[What this task involves]:
Convert the material below into a two-column CSV with the header row input,output. Give one row per item, with its text in input and its answer in output, each as a single quoted field with line breaks replaced by spaces, and leave out the pictures.

[Available data]:
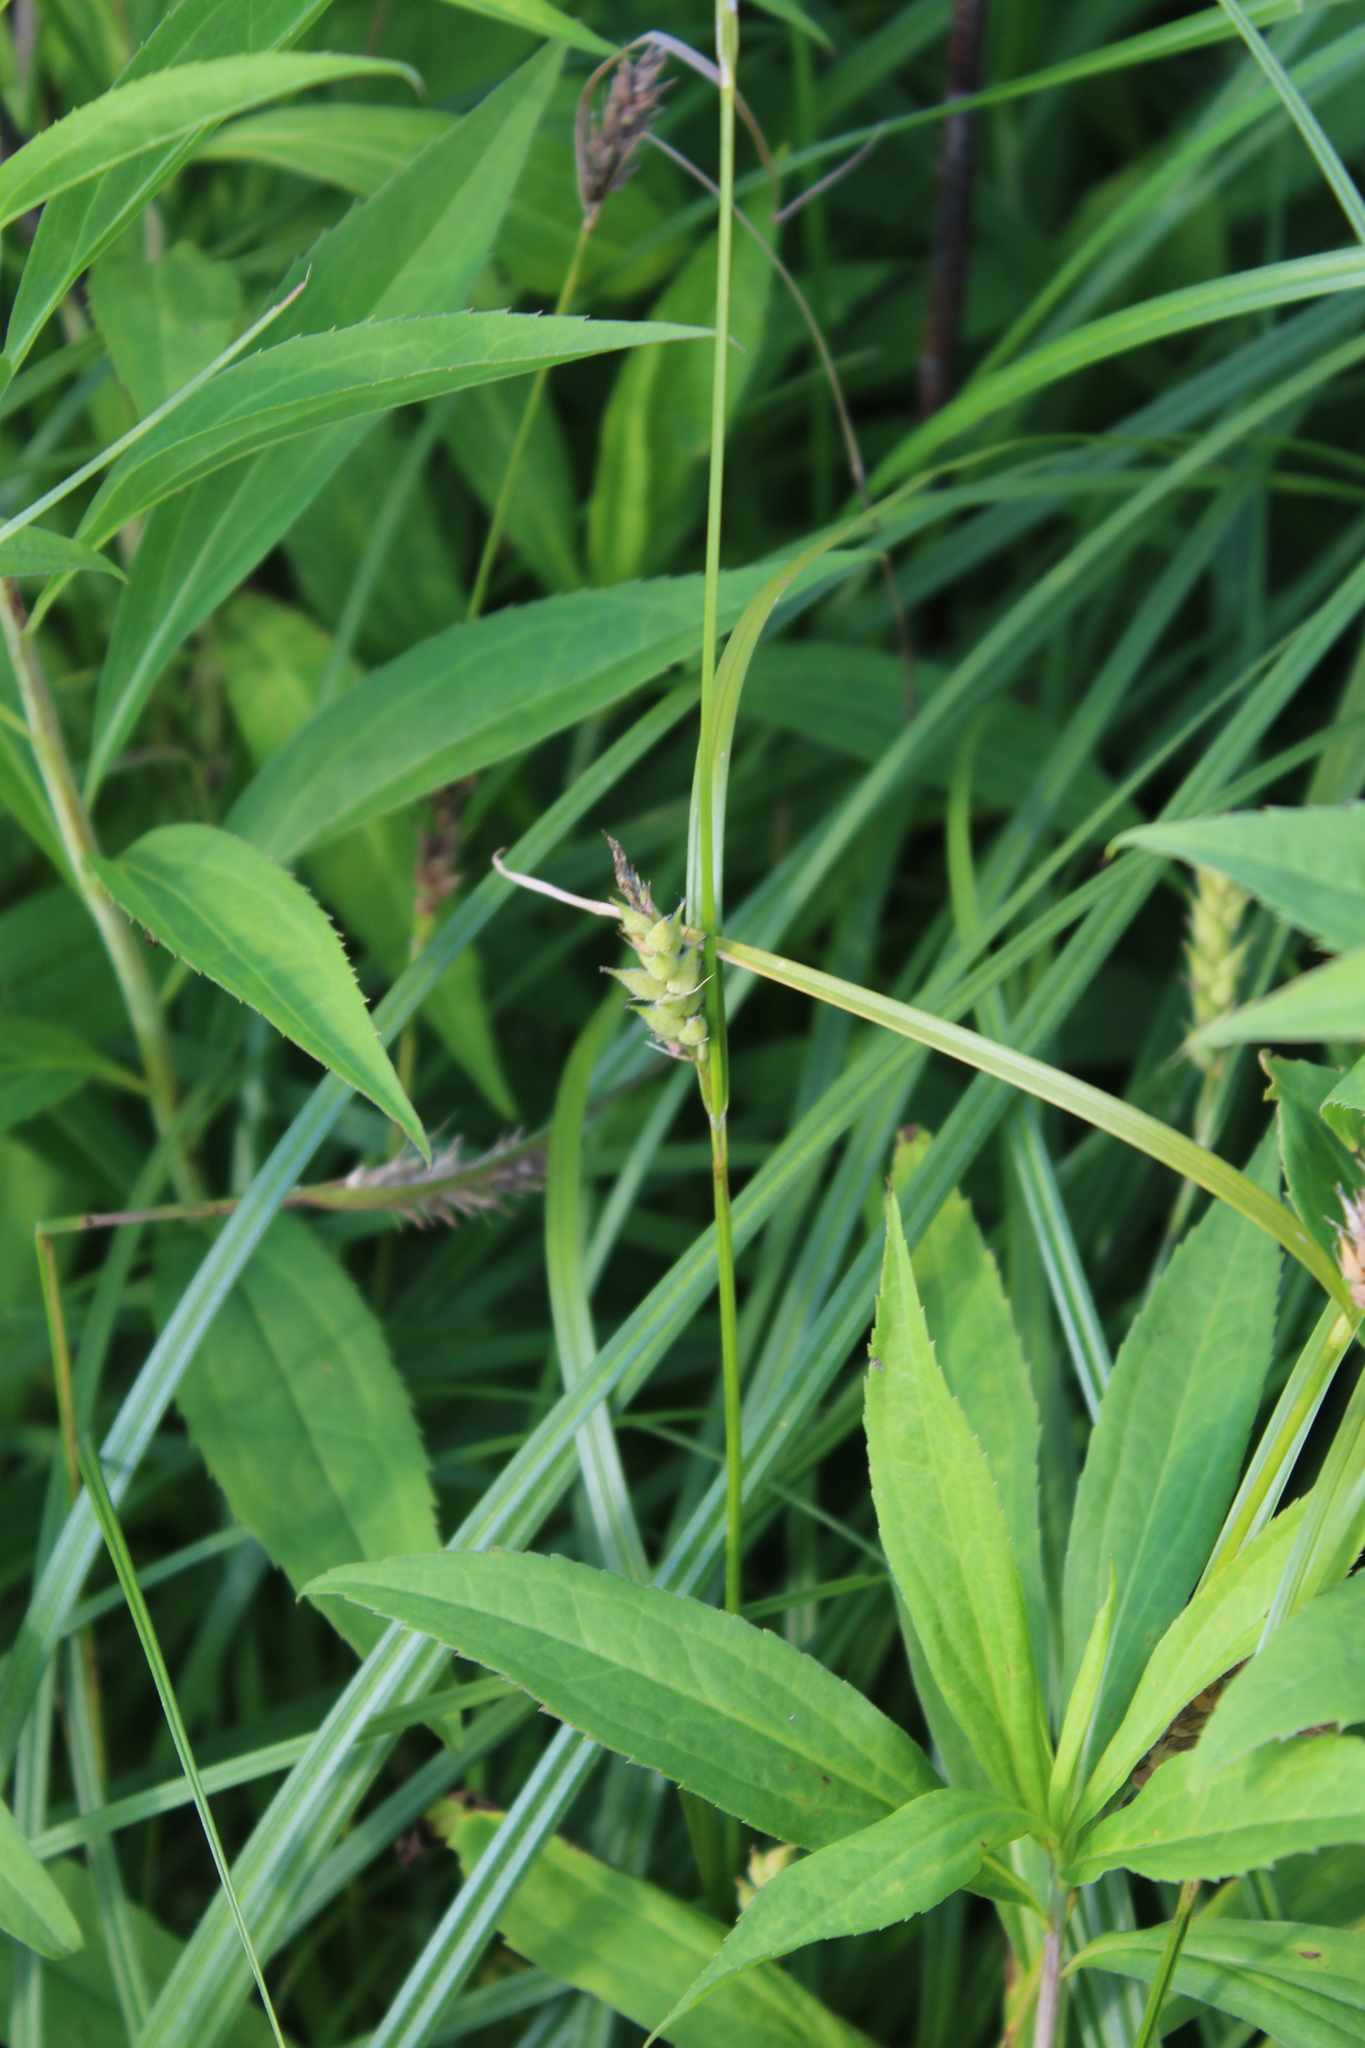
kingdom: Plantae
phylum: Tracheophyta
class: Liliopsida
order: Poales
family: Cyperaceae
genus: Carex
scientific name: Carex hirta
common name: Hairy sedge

[Response]:
input,output
"kingdom:","Plantae"
"phylum:","Tracheophyta"
"class:","Liliopsida"
"order:","Poales"
"family:","Cyperaceae"
"genus:","Carex"
"scientific name:","Carex hirta"
"common name:","Hairy sedge"